# Bloquer "Numéro masqué" Iphone 6 IOS 8



## jogary (10 Janvier 2015)

Tout est dans le titre !

Comment bloquer un " Numéro masqué " sous iphone 6 ( IOS 8 )

Merci


----------



## jogary (11 Janvier 2015)

Après quelques recherches, simples, j'ai trouvé cela et j'ai fait les 2, à suivre...

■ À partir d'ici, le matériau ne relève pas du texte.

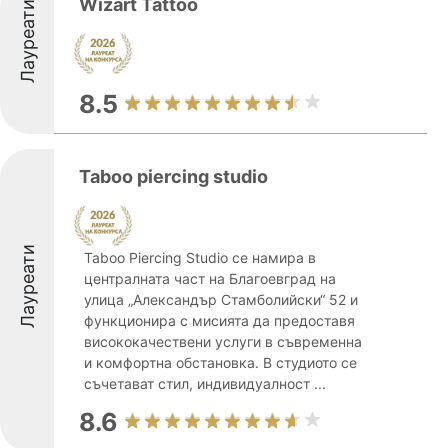
Wizart Tattoo
Лауреати
8.5
Taboo piercing studio
Лауреати
Taboo Piercing Studio се намира в
централната част на Благоевград на
улица „Александър Стамболийски“ 52 и
функционира с мисията да предоставя
висококачествени услуги в съвременна
и комфортна обстановка. В студиото се
съчетават стил, индивидуалност ...
8.6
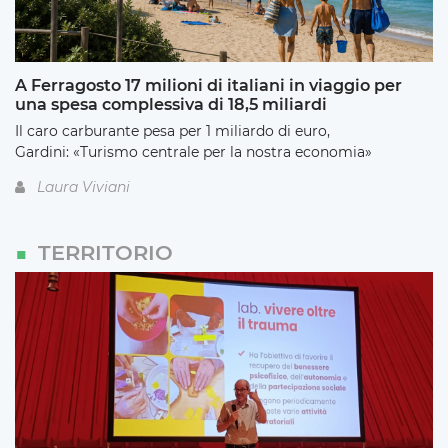
A Ferragosto 17 milioni di italiani in viaggio per
una spesa complessiva di 18,5 miliardi
Il caro carburante pesa per 1 miliardo di euro,
Gardini: «Turismo centrale per la nostra economia»
Laura Viviani
TERRITORIO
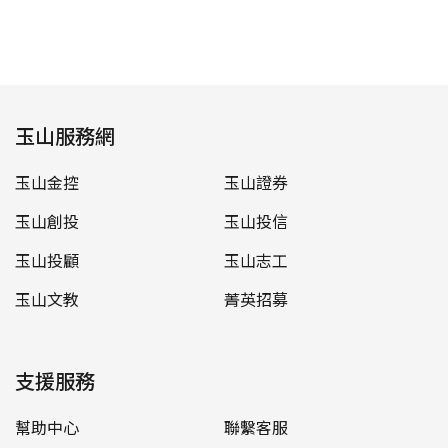
玉山服務網
玉山金控
玉山證券
玉山創投
玉山投信
玉山投顧
玉山志工
玉山文教
菁英招募
支援服務
幫助中心
聯繫客服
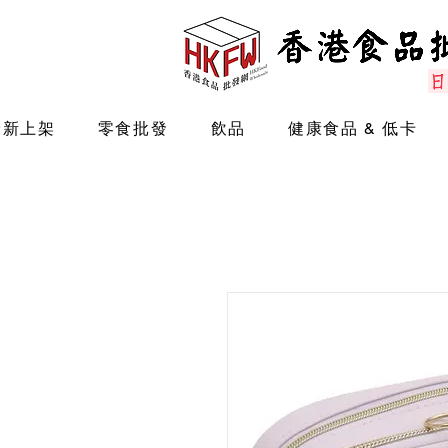
最新上架
零食批發
飲品
健康食品 & 低卡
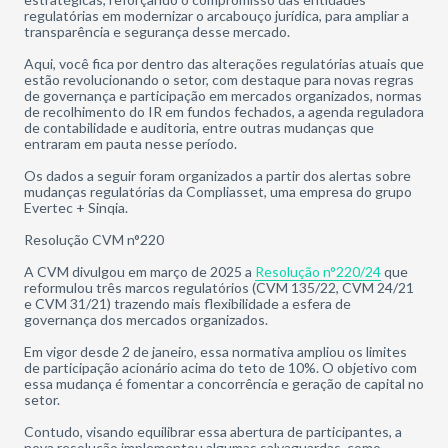
regulatórias em modernizar o arcabouço jurídica, para ampliar a
transparência e segurança desse mercado.
Aqui, você fica por dentro das alterações regulatórias atuais que
estão revolucionando o setor, com destaque para novas regras
de governança e participação em mercados organizados, normas
de recolhimento do IR em fundos fechados, a agenda reguladora
de contabilidade e auditoria, entre outras mudanças que
entraram em pauta nesse período.
Os dados a seguir foram organizados a partir dos alertas sobre
mudanças regulatórias da Compliasset, uma empresa do grupo
Evertec + Sinqia.
Resolução CVM n°220
A CVM divulgou em março de 2025 a
Resolução n°220/24
que
reformulou três marcos regulatórios (CVM 135/22, CVM 24/21
e CVM 31/21) trazendo mais flexibilidade a esfera de
governança dos mercados organizados.
Em vigor desde 2 de janeiro, essa normativa ampliou os limites
de participação acionário acima do teto de 10%. O objetivo com
essa mudança é fomentar a concorrência e geração de capital no
setor.
Contudo, visando equilibrar essa abertura de participantes, a
nova resolução implementou algumas salvaguardas, como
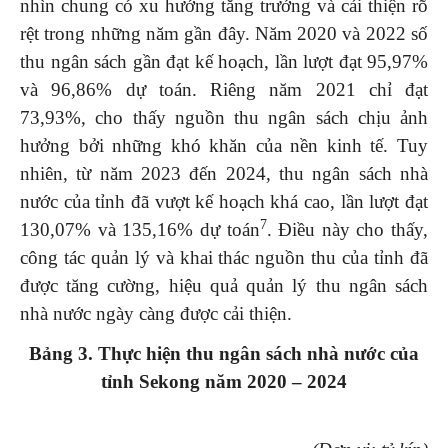
nhìn chung có xu hướng tăng trưởng và cải thiện rõ
rệt trong những năm gần đây. Năm 2020 và 2022 số
thu ngân sách gần đạt kế hoạch, lần lượt đạt 95,97%
và 96,86% dự toán. Riêng năm 2021 chỉ đạt
73,93%, cho thấy nguồn thu ngân sách chịu ảnh
hưởng bởi những khó khăn của nền kinh tế. Tuy
nhiên, từ năm 2023 đến 2024, thu ngân sách nhà
nước của tỉnh đã vượt kế hoạch khá cao, lần lượt đạt
7
130,07% và 135,16% dự toán
. Điều này cho thấy,
công tác quản lý và khai thác nguồn thu của tỉnh đã
được tăng cường, hiệu quả quản lý thu ngân sách
nhà nước ngày càng được cải thiện.
Bảng 3. Thực hiện thu
ngân sách nhà nước
của
tỉnh Sekong năm 2020 – 2024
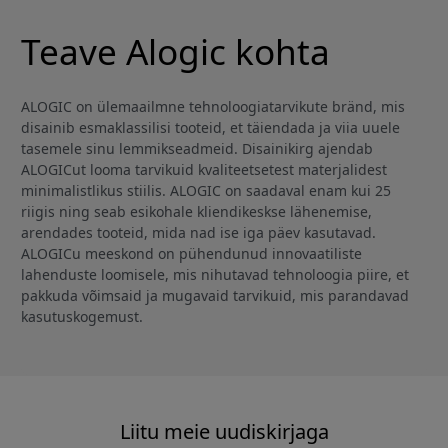
Teave Alogic kohta
ALOGIC on ülemaailmne tehnoloogiatarvikute bränd, mis
disainib esmaklassilisi tooteid, et täiendada ja viia uuele
tasemele sinu lemmikseadmeid. Disainikirg ajendab
ALOGICut looma tarvikuid kvaliteetsetest materjalidest
minimalistlikus stiilis. ALOGIC on saadaval enam kui 25
riigis ning seab esikohale kliendikeskse lähenemise,
arendades tooteid, mida nad ise iga päev kasutavad.
ALOGICu meeskond on pühendunud innovaatiliste
lahenduste loomisele, mis nihutavad tehnoloogia piire, et
pakkuda võimsaid ja mugavaid tarvikuid, mis parandavad
kasutuskogemust.
Liitu meie uudiskirjaga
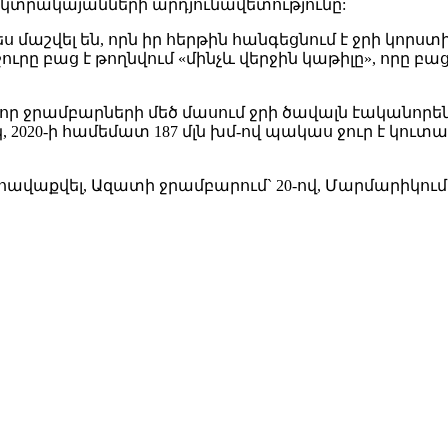
եկտրակայանների արդյունավետությունը:
շվել են, որն իր հերթին հանգեցնում է ջրի կորստի
ջուրը բաց է թողնվում «մինչև վերջին կաթիլը», որը 
ոշոր ջրամբարների մեծ մասում ջրի ծավալն էականո
020-ի համեմատ 187 մլն խմ-ով պակաս ջուր է կուտակ
վաքվել, Ազատի ջրամբարում` 20-ով, Մարմարիկում` 3,9-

- Puisque l'Iphone ne peut bloquer que des contacts, il suffit de créer un  contact appelé "Numéro masqué" (en respectant bien l'orthographe).  Allez ensuite dans Réglages / téléphone / N° bloqués. En cliquant sur  Ajouter, vous accédez à votre liste de contacts. Sélectionnez alors  votre contact "Numéro masqué", et celui-ci se retrouvera dans la liste  des contacts bloqués.

Et : ( sonnerie muette )

http://www.iphon.fr/post/liste-noire-appels-et-sms-iphone


----------



## Jura39 (11 Janvier 2015)

Bonjour

pourquoi refuser les numéros masqués ?


----------



## jogary (11 Janvier 2015)

Depuis des années je refuse les N° masqués sur mon fixe et cela ne m'a jamais causé aucun dérangement ni autre ( ma box les refuse systématiquement ) 

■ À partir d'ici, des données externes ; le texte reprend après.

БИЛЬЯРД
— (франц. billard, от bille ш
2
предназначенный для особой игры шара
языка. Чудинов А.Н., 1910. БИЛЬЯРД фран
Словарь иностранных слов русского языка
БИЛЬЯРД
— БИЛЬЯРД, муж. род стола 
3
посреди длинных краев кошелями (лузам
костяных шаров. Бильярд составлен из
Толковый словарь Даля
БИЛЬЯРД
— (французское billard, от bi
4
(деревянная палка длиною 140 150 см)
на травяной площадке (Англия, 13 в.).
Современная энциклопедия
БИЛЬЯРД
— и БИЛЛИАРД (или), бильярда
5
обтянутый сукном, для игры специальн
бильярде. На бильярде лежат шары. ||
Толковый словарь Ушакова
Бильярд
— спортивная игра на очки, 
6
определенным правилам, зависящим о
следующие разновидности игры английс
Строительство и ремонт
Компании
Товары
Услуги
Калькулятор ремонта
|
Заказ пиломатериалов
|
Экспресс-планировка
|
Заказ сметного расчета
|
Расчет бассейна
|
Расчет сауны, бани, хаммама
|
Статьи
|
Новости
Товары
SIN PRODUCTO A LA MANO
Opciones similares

"En général", ce sont des arnaques, fraudes, ou encore, comme bien avant, des ventes forcées (depuis ils s'identifient avec des N° spéciaux ) 

Quand je réponds, j'aime bien que soit identifiés mes interlocuteurs et je tiens à savoir à qui je parle :love:

Quand tu n'a rien à te reprocher, tu t'identifies :mouais:

Pas de N°, pas de chocolat !


----------



## adixya (11 Janvier 2015)

Oui de même. Si on veut me parler, on doit être identifié. Sinon, souvent, c'est que la personne veut des choses de moi, et ça ne m'intéresse probablement pas (démarchage etc).
Au pire, si la requête est légitime, on me laisse un message et je rappelle si bon me semble.
Si j'ai besoin de quelqu'un c'est moi qui l'appelle.
Mais je n'ai aucune raison, aucune BONNE raison de répondre à un appel masqué, franchement...


----------



## jacghit (13 Janvier 2015)

adixya a dit:


> Mais je n'ai aucune raison, aucune BONNE raison de répondre à un appel masqué, franchement...

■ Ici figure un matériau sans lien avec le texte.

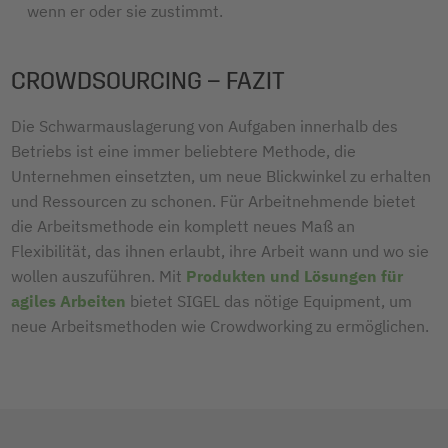
wenn er oder sie zustimmt.
CROWDSOURCING – FAZIT
Die Schwarmauslagerung von Aufgaben innerhalb des
Betriebs ist eine immer beliebtere Methode, die
Unternehmen einsetzten, um neue Blickwinkel zu erhalten
und Ressourcen zu schonen. Für Arbeitnehmende bietet
die Arbeitsmethode ein komplett neues Maß an
Flexibilität, das ihnen erlaubt, ihre Arbeit wann und wo sie
wollen auszuführen. Mit
Produkten und Lösungen für
agiles Arbeiten
bietet SIGEL das nötige Equipment, um
neue Arbeitsmethoden wie Crowdworking zu ermöglichen.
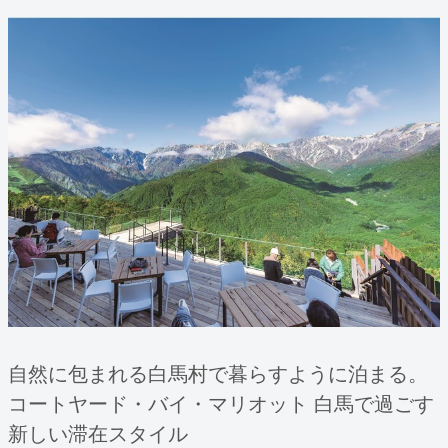
自然に包まれる白馬村で暮らすように泊まる。
コートヤード・バイ・マリオット 白馬で過ごす
新しい滞在スタイル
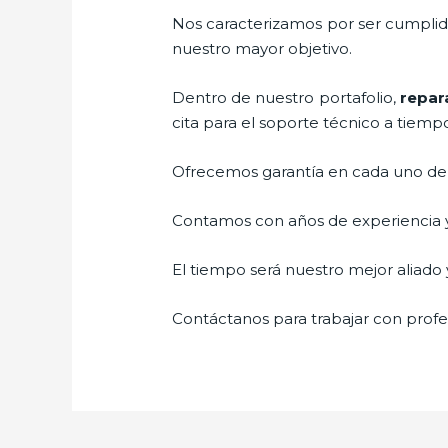
Nos caracterizamos por ser cumplidos
nuestro mayor objetivo.
Dentro de nuestro portafolio,
repar
cita para el soporte técnico a tiemp
Ofrecemos garantía en cada uno de n
Contamos con años de experiencia y 
El tiempo será nuestro mejor aliado y
Contáctanos para trabajar con profes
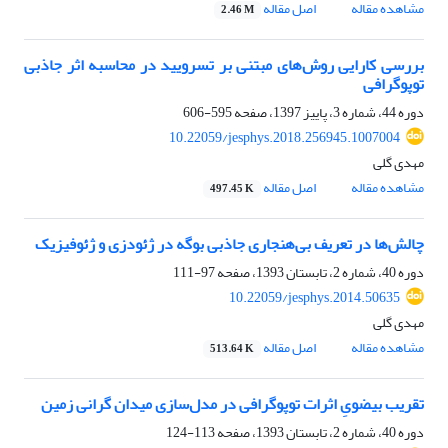
مشاهده مقاله
اصل مقاله
2.46 M
بررسی کارایی روش‌های مبتنی بر تسرویید در محاسبه اثر جاذبی
توپوگرافی
دوره 44، شماره 3، پاییز 1397، صفحه
595-606
10.22059/jesphys.2018.256945.1007004
مهدی گلی
مشاهده مقاله
اصل مقاله
497.45 K
چالش‌ها در تعریف بی‌‌هنجاری جاذبی بوگه در ژئودزی و ژئوفیزیک
دوره 40، شماره 2، تابستان 1393، صفحه
97-111
10.22059/jesphys.2014.50635
مهدی گلی
مشاهده مقاله
اصل مقاله
513.64 K
تقریب بیضویِ اثرات توپوگرافی در مدل‌سازی میدان گرانی زمین
دوره 40، شماره 2، تابستان 1393، صفحه
113-124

Je suis d'accord et je souhaitais utiliser la procédure indiquée mais quand je vais dans
Réglages->Téléphone->N° bloqués, je ne peux rajouter "Numéro masqué" qui reste en grisé estompé ? Où fais-je une erreur ? 
Je suis sur iMac 23, Yosemite 10, iPhone 6 avec OX 8.1.2


----------



## jacghit (14 Janvier 2015)

jacghit a dit:


> Réglages->Téléphone->N° bloqués, je ne peux rajouter "Numéro masqué" qui reste en grisé estompé ? Où fais-je une erreur ?


Où es-tu Jogary ?


----------



## Jura39 (14 Janvier 2015)

jura39200 a dit:


> Bonjour
> 
> pourquoi refuser les numéros masqués ?



j'ai hélas pas mal de personnes que je connais qui tel en numéro masqué alors , je préfère laisser tel que mon iPhone


----------



## benb_elrojo (27 Juillet 2015)

jogary a dit:


> Après quelques recherches, simples, j'ai trouvé cela et j'ai fait les 2, à suivre...
> 
> - Puisque l'Iphone ne peut bloquer que des contacts, il suffit de créer un  contact appelé "Numéro masqué" (en respectant bien l'orthographe).  Allez ensuite dans Réglages / téléphone / N° bloqués. En cliquant sur  Ajouter, vous accédez à votre liste de contacts. Sélectionnez alors  votre contact "Numéro masqué", et celui-ci se retrouvera dans la liste  des contacts bloqués.
> 
> ...


Bonjour, j'ai essayé d'appliquer cette méthode. Que je retrouve sur plusieurs sites. Le problème, c'est quand je veux prendre le contact dans N° bloqués. Il est grisé.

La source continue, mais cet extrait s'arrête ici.